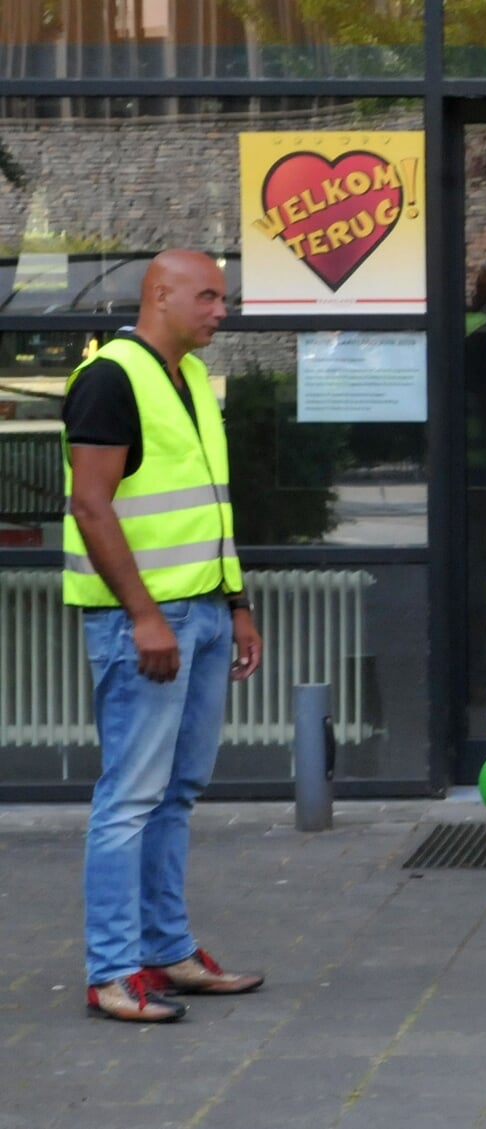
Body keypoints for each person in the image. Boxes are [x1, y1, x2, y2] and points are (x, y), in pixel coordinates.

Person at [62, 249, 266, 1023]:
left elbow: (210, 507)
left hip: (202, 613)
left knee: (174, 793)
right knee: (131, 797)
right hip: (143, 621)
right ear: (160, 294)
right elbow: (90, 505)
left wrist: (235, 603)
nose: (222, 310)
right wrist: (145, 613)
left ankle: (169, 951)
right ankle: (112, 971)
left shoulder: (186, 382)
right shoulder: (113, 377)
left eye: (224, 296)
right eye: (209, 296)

---

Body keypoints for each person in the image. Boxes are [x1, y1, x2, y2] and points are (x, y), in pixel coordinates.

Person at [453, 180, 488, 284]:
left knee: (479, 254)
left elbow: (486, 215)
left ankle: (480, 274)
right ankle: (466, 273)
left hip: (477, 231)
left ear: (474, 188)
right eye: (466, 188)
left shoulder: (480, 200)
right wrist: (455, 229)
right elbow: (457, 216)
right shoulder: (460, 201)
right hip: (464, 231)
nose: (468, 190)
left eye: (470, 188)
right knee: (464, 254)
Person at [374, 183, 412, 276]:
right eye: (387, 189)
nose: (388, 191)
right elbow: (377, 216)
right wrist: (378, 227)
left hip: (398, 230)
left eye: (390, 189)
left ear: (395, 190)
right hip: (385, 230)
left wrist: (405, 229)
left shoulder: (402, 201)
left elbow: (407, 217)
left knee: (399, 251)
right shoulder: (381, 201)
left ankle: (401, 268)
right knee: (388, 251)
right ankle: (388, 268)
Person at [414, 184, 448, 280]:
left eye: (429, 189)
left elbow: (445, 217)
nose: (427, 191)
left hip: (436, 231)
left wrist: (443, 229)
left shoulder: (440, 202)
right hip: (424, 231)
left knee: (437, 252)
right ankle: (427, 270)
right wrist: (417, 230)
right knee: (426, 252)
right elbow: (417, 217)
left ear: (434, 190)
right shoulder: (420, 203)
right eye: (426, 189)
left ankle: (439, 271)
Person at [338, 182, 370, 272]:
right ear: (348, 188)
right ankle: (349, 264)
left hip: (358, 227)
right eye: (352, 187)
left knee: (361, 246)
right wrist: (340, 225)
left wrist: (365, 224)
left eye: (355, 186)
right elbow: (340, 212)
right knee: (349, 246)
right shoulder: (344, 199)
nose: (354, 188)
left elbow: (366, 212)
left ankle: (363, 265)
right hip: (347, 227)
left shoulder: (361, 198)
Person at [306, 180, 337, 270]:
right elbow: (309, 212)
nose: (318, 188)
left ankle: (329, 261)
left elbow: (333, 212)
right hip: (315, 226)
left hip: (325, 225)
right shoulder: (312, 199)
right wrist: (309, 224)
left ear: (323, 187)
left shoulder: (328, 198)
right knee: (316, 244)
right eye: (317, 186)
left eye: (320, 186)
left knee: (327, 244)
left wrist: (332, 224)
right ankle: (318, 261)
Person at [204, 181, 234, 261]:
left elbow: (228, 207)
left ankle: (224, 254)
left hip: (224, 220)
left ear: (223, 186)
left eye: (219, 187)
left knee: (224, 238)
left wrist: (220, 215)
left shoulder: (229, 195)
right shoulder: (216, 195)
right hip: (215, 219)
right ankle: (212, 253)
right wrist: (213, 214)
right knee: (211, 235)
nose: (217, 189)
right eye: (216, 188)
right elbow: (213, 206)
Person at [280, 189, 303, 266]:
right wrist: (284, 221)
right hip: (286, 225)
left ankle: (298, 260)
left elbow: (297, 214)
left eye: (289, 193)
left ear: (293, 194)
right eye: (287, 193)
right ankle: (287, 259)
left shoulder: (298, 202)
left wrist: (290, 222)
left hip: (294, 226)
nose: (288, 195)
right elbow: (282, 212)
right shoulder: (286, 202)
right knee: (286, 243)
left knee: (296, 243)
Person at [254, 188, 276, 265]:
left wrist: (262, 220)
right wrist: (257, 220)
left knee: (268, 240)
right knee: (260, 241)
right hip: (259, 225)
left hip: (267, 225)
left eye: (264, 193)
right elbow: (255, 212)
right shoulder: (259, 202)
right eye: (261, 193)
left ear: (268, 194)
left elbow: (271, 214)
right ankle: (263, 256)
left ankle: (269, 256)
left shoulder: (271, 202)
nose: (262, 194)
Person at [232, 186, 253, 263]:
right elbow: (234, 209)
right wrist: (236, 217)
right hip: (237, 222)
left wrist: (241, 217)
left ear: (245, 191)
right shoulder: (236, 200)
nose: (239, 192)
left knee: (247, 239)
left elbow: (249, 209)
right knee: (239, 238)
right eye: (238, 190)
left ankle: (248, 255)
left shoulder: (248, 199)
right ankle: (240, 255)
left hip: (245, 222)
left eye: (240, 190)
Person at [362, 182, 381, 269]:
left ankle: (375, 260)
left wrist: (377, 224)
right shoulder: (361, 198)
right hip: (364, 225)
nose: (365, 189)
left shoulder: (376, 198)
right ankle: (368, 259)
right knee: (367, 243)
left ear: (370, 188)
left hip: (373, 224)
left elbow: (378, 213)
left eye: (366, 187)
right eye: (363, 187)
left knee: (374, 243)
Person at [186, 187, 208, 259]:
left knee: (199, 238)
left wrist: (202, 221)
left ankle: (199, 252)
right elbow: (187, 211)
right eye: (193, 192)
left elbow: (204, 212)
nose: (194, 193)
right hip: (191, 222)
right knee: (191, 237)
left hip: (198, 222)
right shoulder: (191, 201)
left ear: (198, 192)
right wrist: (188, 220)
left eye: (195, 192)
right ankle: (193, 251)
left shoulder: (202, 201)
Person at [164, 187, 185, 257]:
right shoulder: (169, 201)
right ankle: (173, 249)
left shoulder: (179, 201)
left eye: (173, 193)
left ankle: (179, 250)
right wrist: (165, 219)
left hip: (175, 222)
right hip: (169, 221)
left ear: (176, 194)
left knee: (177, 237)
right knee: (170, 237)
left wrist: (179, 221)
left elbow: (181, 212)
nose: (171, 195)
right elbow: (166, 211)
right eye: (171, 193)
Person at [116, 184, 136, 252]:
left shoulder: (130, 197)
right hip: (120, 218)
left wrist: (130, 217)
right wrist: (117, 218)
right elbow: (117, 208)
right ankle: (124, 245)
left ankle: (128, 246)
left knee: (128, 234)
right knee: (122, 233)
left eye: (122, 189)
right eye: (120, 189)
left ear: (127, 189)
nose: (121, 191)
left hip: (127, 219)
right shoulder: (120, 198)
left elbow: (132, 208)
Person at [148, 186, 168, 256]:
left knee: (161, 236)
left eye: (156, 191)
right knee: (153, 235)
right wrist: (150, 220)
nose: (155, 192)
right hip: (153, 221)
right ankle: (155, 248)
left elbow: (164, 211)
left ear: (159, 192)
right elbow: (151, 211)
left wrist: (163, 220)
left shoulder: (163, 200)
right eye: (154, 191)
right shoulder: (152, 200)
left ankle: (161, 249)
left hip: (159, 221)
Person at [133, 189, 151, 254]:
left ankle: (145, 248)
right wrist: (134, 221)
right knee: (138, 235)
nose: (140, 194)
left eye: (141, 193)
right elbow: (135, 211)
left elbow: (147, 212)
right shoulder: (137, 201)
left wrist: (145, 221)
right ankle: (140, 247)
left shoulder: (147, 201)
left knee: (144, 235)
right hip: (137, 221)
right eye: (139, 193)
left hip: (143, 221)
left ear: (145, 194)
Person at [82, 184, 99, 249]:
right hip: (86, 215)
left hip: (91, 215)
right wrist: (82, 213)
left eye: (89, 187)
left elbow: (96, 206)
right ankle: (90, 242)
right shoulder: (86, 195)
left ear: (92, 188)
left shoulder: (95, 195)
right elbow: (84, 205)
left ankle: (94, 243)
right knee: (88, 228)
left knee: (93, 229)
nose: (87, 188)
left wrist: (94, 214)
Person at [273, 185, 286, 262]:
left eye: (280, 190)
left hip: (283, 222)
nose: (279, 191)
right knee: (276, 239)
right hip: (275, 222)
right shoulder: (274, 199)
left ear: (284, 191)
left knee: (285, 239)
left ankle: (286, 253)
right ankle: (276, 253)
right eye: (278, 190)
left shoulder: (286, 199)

==

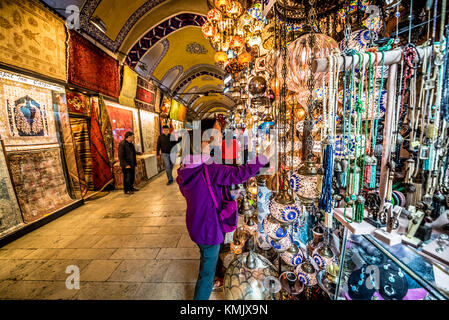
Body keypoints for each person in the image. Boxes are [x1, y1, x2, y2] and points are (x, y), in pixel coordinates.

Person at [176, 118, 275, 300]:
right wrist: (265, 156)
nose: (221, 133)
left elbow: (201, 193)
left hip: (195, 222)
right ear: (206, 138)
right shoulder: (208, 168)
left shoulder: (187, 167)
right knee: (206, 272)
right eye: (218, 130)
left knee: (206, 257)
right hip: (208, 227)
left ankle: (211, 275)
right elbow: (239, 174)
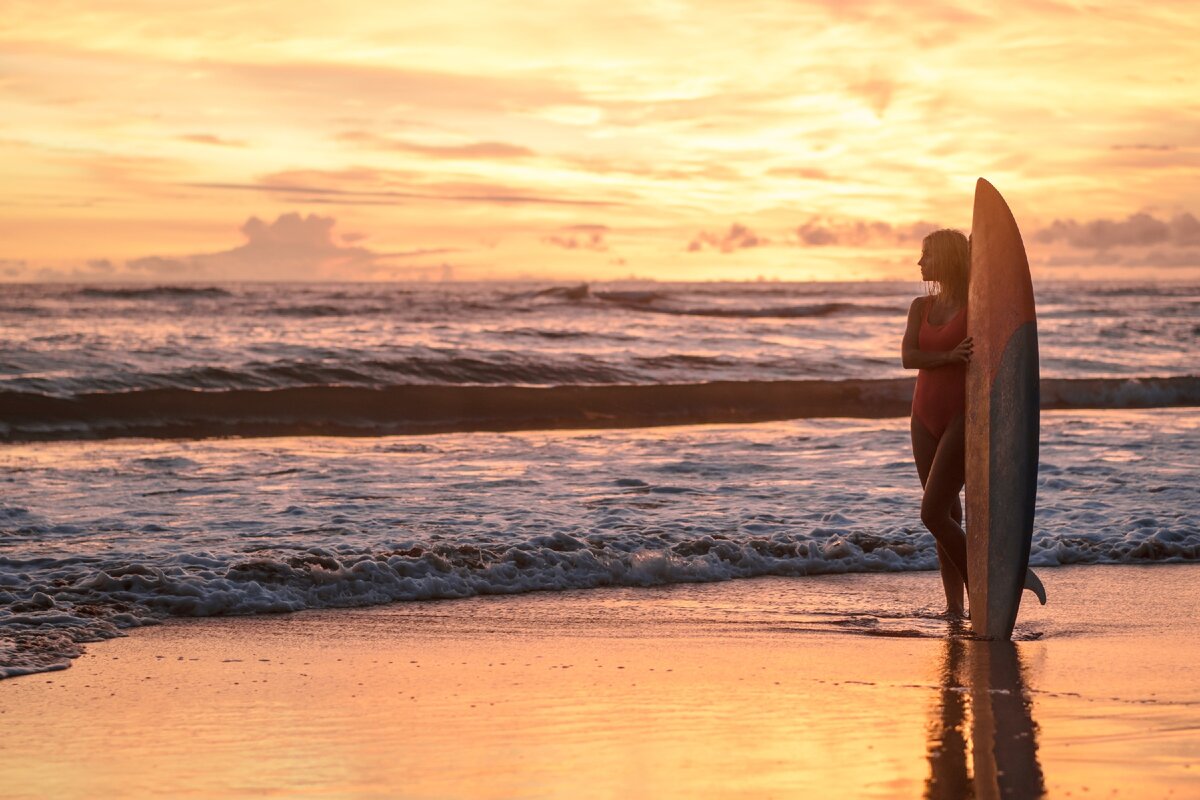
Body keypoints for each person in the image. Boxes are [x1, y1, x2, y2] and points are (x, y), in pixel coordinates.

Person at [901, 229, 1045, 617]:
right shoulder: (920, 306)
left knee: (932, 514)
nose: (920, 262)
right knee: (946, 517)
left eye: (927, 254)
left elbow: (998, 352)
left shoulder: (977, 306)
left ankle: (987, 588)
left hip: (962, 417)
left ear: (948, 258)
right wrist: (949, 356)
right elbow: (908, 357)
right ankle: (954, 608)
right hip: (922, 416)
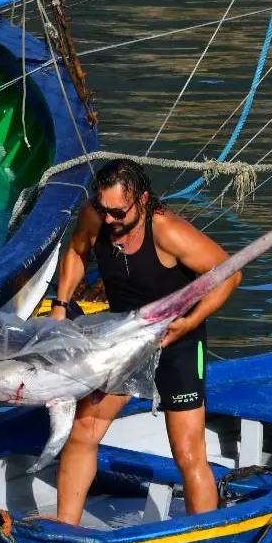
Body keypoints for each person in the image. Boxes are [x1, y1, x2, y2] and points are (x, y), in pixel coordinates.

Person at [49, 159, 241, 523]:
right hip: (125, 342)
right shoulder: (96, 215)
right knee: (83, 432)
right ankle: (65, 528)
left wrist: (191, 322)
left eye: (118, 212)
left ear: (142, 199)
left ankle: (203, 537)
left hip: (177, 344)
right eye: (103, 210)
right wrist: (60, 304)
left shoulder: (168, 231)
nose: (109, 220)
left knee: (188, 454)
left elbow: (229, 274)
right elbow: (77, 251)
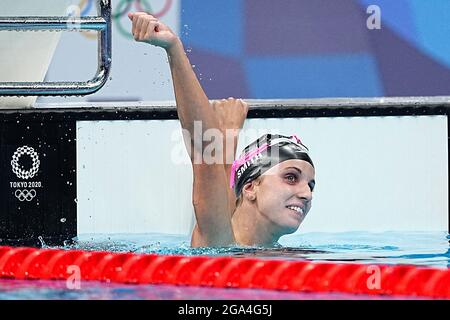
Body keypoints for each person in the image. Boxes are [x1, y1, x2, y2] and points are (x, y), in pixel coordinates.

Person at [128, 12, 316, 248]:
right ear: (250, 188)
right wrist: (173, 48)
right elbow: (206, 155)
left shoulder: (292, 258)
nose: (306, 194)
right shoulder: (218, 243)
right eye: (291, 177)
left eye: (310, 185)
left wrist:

Exercise directions:
Look above for the line with "right shoulder: (152, 200)" and the line with "left knee: (144, 235)". Write out those two lines and all the lines between them, exactly, and no others.

Reply:
right shoulder: (152, 200)
left ankle: (161, 249)
left hip: (159, 221)
Person at [133, 189, 151, 254]:
left ankle: (145, 248)
right wrist: (134, 221)
right knee: (138, 235)
nose: (140, 194)
left eye: (141, 193)
right elbow: (135, 211)
left elbow: (147, 212)
right shoulder: (137, 201)
left wrist: (145, 221)
right ankle: (140, 247)
left shoulder: (147, 201)
left knee: (144, 235)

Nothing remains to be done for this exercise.